Why Labor's not working
This piece was originally published in the National Times 1 December, 2011
Rock-bottom support. Plummeting membership. A broken structure. Labor is in trouble and its very existence is at stake. But if the hacks are serious about fixing the party at its national conference this weekend, they must deal with one issue underpinning all of Labor's woes - the collapse of the party's traditional base.
While opinion polls this year have hammered home the dire level of support for Labor, with its primary vote often wallowing in the 20s, the party's main concern is the plummeting number of paid-up members. Official numbers are hard to come by, but insiders report that membership is now below 20,000, the lowest level in decades and half the number the party had as recently as 2007 when Kevin Rudd was elected. The swiftness of this loss is compounded by the changing nature of Australian society, presenting the question of whether numbers can be regained quickly or indeed ever.
Australia's working class has changed dramatically over the past 30 years.

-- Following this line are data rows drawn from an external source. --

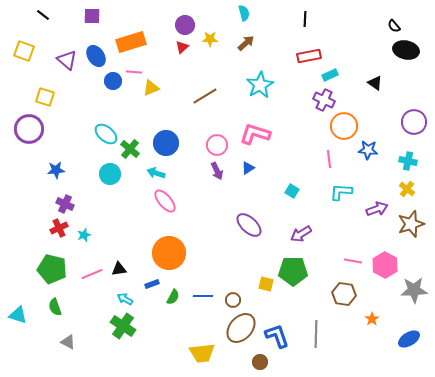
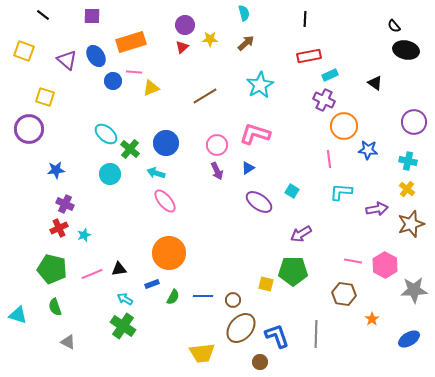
purple arrow at (377, 209): rotated 10 degrees clockwise
purple ellipse at (249, 225): moved 10 px right, 23 px up; rotated 8 degrees counterclockwise
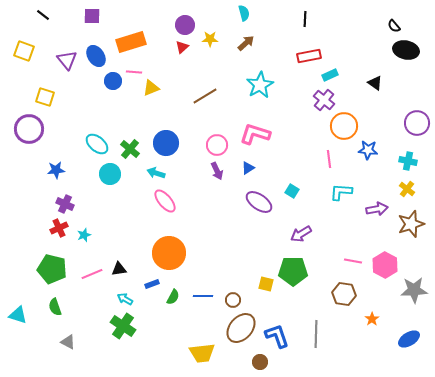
purple triangle at (67, 60): rotated 10 degrees clockwise
purple cross at (324, 100): rotated 15 degrees clockwise
purple circle at (414, 122): moved 3 px right, 1 px down
cyan ellipse at (106, 134): moved 9 px left, 10 px down
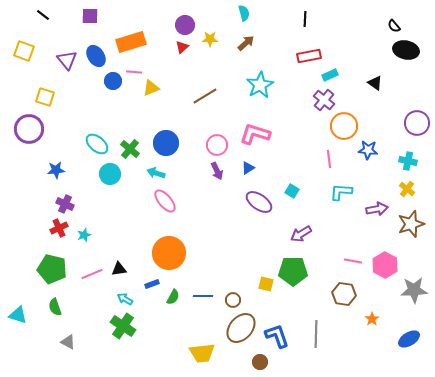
purple square at (92, 16): moved 2 px left
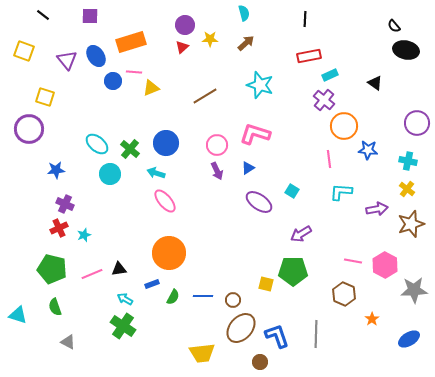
cyan star at (260, 85): rotated 24 degrees counterclockwise
brown hexagon at (344, 294): rotated 15 degrees clockwise
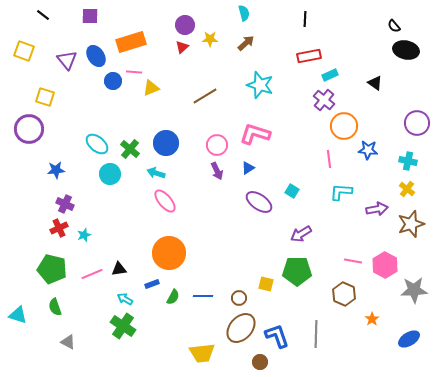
green pentagon at (293, 271): moved 4 px right
brown circle at (233, 300): moved 6 px right, 2 px up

With the opening of the Australian economy in 1980s and the spread of technology, cheap international manufacturing and transport, the manual component of the workforce has declined significantly. According to the Australian Bureau of Statistics, the number of workers in traditional blue-collar jobs has fallen from about 50 per cent of the workforce in 1980 to barely 30 per cent today. This loss of Labor's natural base presents a more critical problem over the medium term than simply rebuilding the party's shattered polling numbers.
The perverse tragedy for Labor, though, is that past success has created the current malaise. For more than a century, Labor fought to improve the lot of the labouring classes by establishing public education, healthcare and workplace protections. In doing so it brought about greater equality and a fairer distribution of resources to Australian society.
The traditional base now enjoys stable employment, workers' rights, public healthcare and education. There is no longer the fear of debilitating economic hardship or deprivation.
Furthermore, the reforms of the 1980s opened markets and boosted GDP, delivering unparalleled economic prosperity and security to the nation.
Paradoxically, these previous successes play a key role in the party's current dire straits. Because its core needs have been met, the traditional base no longer requires the party, and Labor has been unable to present an alternative vision that resonates with it.
Labor's strategy to deal with this appears centred on chasing the former base, and it's not working. Here's why. The party no longer intrinsically understands the group, and as such the policies it offers to lure people back ring hollow. This can be seen in the current conservative policy offerings from Labor, which it hopes will win back the Liberal-voting rump of the base.
Take Labor's current approach to asylum seekers. Its strategy is centred on ''tough on refugees'' posturing and playing up the threat to national security. In other words, reading straight from John Howard's 2001 campaign diary. The approach does not reflect Labor's commitment to social values and rings hollow to even the casual political observer. Yet the apparatchiks in the party believe this is what must be done to win back the base.
It is a plan that won't succeed. Producing reactionary policies that pander to conservative demands and xenophobia is trying to outplay the Liberals at their own game. This won't wash with voters. Why choose Liberal-lite when you can vote for the real thing?
The same hollow approach to policy development and presentation is seen time and time again across a range of issues, from the resistance to gay marriage to arguments for a carbon price and defending the initial mining super profits tax.Labor is consistently missing the opportunity to build community support for a more progressive Australia, primarily because it no longer understands its former base.
To deal effectively with this challenge, the party must recognise that its traditional base has almost disappeared. A party built upon the foundations of manual labour can no longer survive. The typical worker is now more likely to be employed in the service industry or to be an educated professional than to be in the manual jobs that the party traditionally relied upon for support. Labor must reconfigure its base to encompass the 21st-century Australian workforce and develop policies that resonate with it.
But time is running out. The Greens are better positioned to benefit from the new Australian workforce and their focus on sustainability has more traction today than Labor's traditional focus on workers' rights. As the impacts of climate change accelerate, this trend is expected to continue.
The evolving nature of the Australian workforce poses more problems. The educated professional class, a segment expected to grow, already votes Greens. More concerning still for Labor are the growing numbers of green-collar workers who will dominate industry this century.
The political allegiance of these workers is still in doubt, but where they fall will ultimately determine Labor's future. Already we have seen the Electrical Trades Union, whose membership includes growing numbers of green-collar workers, start preferencing the Greens in an ominous warning for Labor. If the Greens consolidate the support of professionals, and corner the green-collar vote, Labor would be unlikely to keep, let alone increase, its depleted base.
Trapped between parties of fear and vision, Labor is being squeezed into irrelevance. Unless it cultivates a new base and develops a vision appropriate for the 21st century, Labor will not survive.
Tom Quinn teaches politics at La Trobe University.